[[ Selected extract open ]]

# #4 & #18 route out of LAX, prior to 1994



## ParanoidAndroid (Sep 21, 2015)

Prior to 1994, the Southwest Chief, along with the Super Chief when it was run by Santa Fe, stopped at Pasadena and Pomona, on what is now the Metro Gold Line (light rail). I understand that the railbed is mostly the same, and they just changed the rails to accommodate the light rail.

However, just north of LAX, is the "Chinatown" station on the current Gold Line Route, and it is an elevated track. It's quite hard to believe that the SWC ran on that elevated track the whole time.

To see what route it took out of LAX, I looked at the historical images of the LA area on Google Earth for May 1994, and found 2 possible routes:

1. Where the current Gold Line crosses the LA river, it was not elevated prior to 1994. This could mean that the rail broke off from the current Surfliner/Antelope Valley track to go east, and the SWC followed the current Surfliner rails to that point, then went east thru Pasadena and Pomona.

2. I'm seeing rails, like, a BIG railyard just north of the current Chinatown light rail station. The tracks go south a little bit, then it kinda fades away into Alameda Street. I'm a bit confused by this, so I'm not very sure of this alignment.

Does anyone have any answers? I know this is silly, but this is one of the things I'm interested in about trains!

Thanks in advance!


----------



## crabby_appleton1950 (Sep 21, 2015)

How can I access the "historical images" on Google Earth? Thanks


----------



## lstone19 (Sep 21, 2015)

IIRC, Santa Fe went up the west side of the river. They did not share track with SP trains once clear of LAUS. Which made for the "strange" arrangement where trains east to Chicago initially were west of trains that went west to San Francisco/Oakland.


----------



## ParanoidAndroid (Sep 21, 2015)

Then, where did they cross the river?


----------



## zephyr17 (Sep 21, 2015)

The tracks were significantly rearranged in that area since then. The current West Bank line north of Mission Tower (entrance to LAUPT throat at the river) was the AT&SF 3rd District, the Pasadena Line. It crossed the river where the Gold Line crosses now, but did NOT connect to the SP line coming down from Dayton Tower and heading toward Bullring yard, which is now the continuation of the Metrolink West Bank line. There may have been interchange tracks, but the lines did not connect.

The Super Chief went north on the 3rd District at Mission Tower, and crossed the river where the Gold Line crosses now.

Then: | SP

/ / to Pasadena

/ /

to | ATSF
Bullring

The SP line that went to Bullring yard was the original SP mainline and continued down the middle of Alameda St. The tracks were still in Alameda for the longest time and were in active use until the early 80s. This is route of all SP passenger trains until the opening of Union Station on May 4, 1939. They stayed in Alameda heading toward SP-UP Central Station at 5th & Central. There are pictures of SP passenger trains in the middle of Alameda in front of Union Station just prior to its opening.

[[ Selected extract closed ]]
[[ Collected material open ]]

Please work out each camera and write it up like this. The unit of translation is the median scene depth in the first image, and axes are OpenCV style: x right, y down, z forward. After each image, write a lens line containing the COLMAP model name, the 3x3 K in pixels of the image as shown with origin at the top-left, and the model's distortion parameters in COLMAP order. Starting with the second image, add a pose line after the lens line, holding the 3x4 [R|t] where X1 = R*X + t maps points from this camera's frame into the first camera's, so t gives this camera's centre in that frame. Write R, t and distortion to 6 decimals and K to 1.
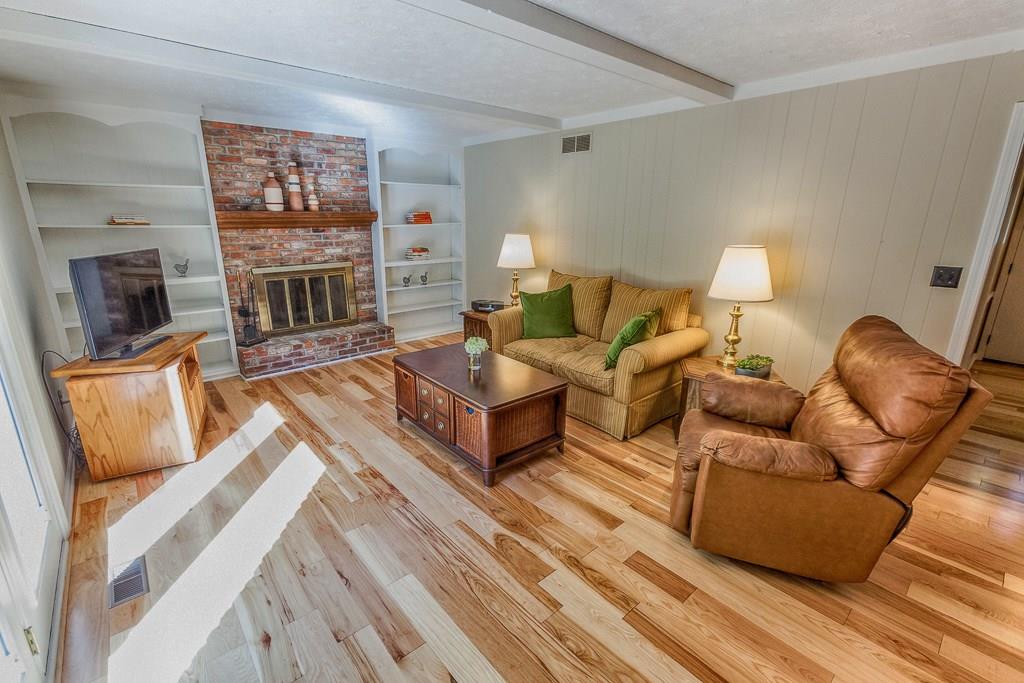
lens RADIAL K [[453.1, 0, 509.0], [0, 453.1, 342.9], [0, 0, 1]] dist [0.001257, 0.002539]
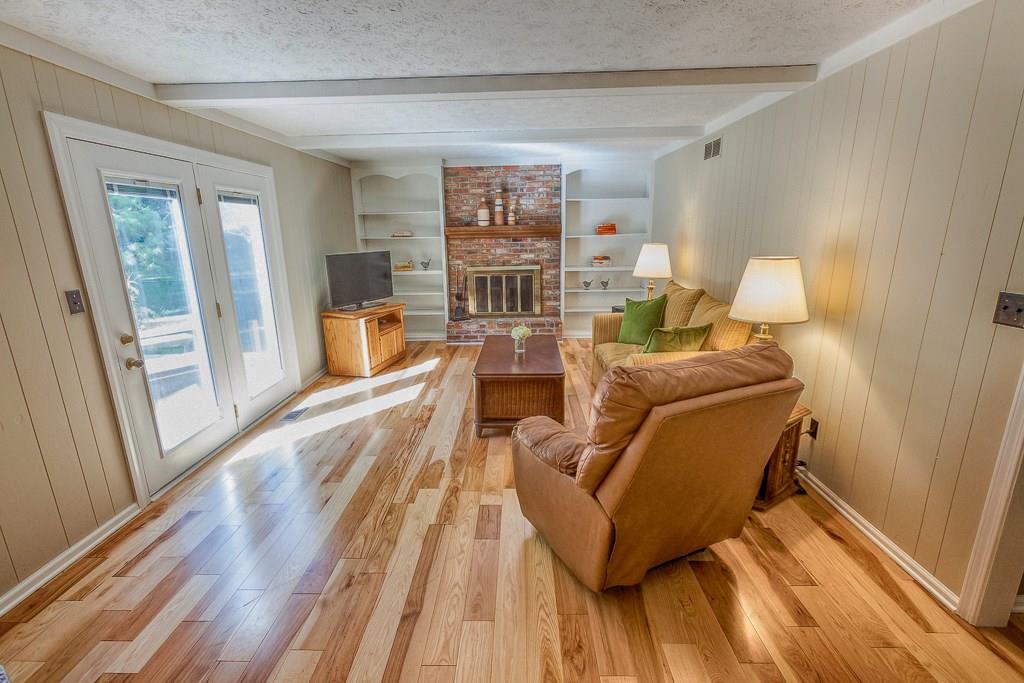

[[ Collected material closed ]]

• Explore the material:
**a.** Reproduce the passage of the train route thread starting with "2. I'm seeing" and going on through "crabby_appleton1950 (Sep 21, 2015)".
**b.** Pick up the forum thread on the pre-1994 Santa Fe route out of Los Angeles after its last sentence and keep writing it.
The listing has no connection to the thread about the train route out of Los Angeles.

• Answer set:
**a.**
2. I'm seeing rails, like, a BIG railyard just north of the current Chinatown light rail station. The tracks go south a little bit, then it kinda fades away into Alameda Street. I'm a bit confused by this, so I'm not very sure of this alignment.

Does anyone have any answers? I know this is silly, but this is one of the things I'm interested in about trains!

Thanks in advance!


----------



## crabby_appleton1950 (Sep 21, 2015)

**b.**
After the opening of Union Station, SP trains from the north shifted to the East Bank line, which was primarily used by SP but actually owned by UP south of Dayton, and took the "sowbelly" connection track to the Sunset Route line coming in from the east to cross the river right at Mission Tower. This continued to be the route of the Coast Starlight until Metrolink rearranged the tracks to make the through West Bank line we have today.

None of this is remotely close to LAX. The closest any rails got to LAX was the Santa Fe line to the harbor that ran along Aviation Blvd. LAX is an actual place, not just a code, and it isn't Union Station.


----------



## railiner (Sep 21, 2015)

Here's a link to a nice description (with photo's) of the various RR depot's in Los Angeles prior to the LAUPT in 1939. I am particularly impressed by the SP-UP Central Station...

http://www.kcet.org/updaily/socal_focus/history/la-as-subject/lost-train-depots-of-los-angeles.html


----------



## Bob Dylan (Sep 21, 2015)

railiner said:


> Here's a link to a nice description (with photo's) of the various RR depot's in Los Angeles prior to the LAUPT in 1939. I am particularly impressed by the SP-UP Central Station...
> 
> http://www.kcet.org/updaily/socal_focus/history/la-as-subject/lost-train-depots-of-los-angeles.html


Good stuff! Thanks for sharing! I was impressed by the Le Grande Station also,!

Where did all the Orange trees go? LOL


----------



## ParanoidAndroid (Sep 21, 2015)

I know where Mission tower is, but I'm not sure where Bullring yard and Dayton tower is. I'm assuming that "Bullring Yard" is the "a BIG railyard just north of the current Chinatown light rail station" in the original post. I'm assuming Dayton Tower is somewhere north of LAUS. I'll be sure to check on Google Earth's historical images, and my Official Guide of the Railways book when I get home.

Assuming those above, the Super Chief left LAUS with the other tracks, then broke off the rail lines to go up the West Bank of the LA river. It passed through Main street, Spring St and Broadway (maybe under), and just north of Broadway, it curved east and crossed the LA River, which is the same place where the Gold Line crosses the LA river today.

And then it continues to Pasadena.

I now understand that the tracks I saw "fading" into Alameda previously went down to 5th/Central, and were Southern Pacific tracks, and I also see the line connecting from the Sunset Route bridge to the East Bank Line.

Thanks so much for the detailed reply!


----------



## trainman74 (Sep 21, 2015)

maxbuskirk said:


> I know where Mission tower is, but I'm not sure where Bullring yard and Dayton tower is. I'm assuming that "Bullring Yard" is the "a BIG railyard just north of the current Chinatown light rail station" in the original post. I'm assuming Dayton Tower is somewhere north of LAUS.


Bullring Yard, more formally known as River Station Yard, is now the site of the Los Angeles State Historic Park, not too far northeast of Union Station -- I think that's what you may have seen in the old photos.

Dayton Tower was at the south end of the SP's Taylor Yard, which was just north of where the 5 freeway crosses the river (there's a Metrolink maintenance facility on the Taylor Yard site, but there was quite a bit more to the yard than what remains today).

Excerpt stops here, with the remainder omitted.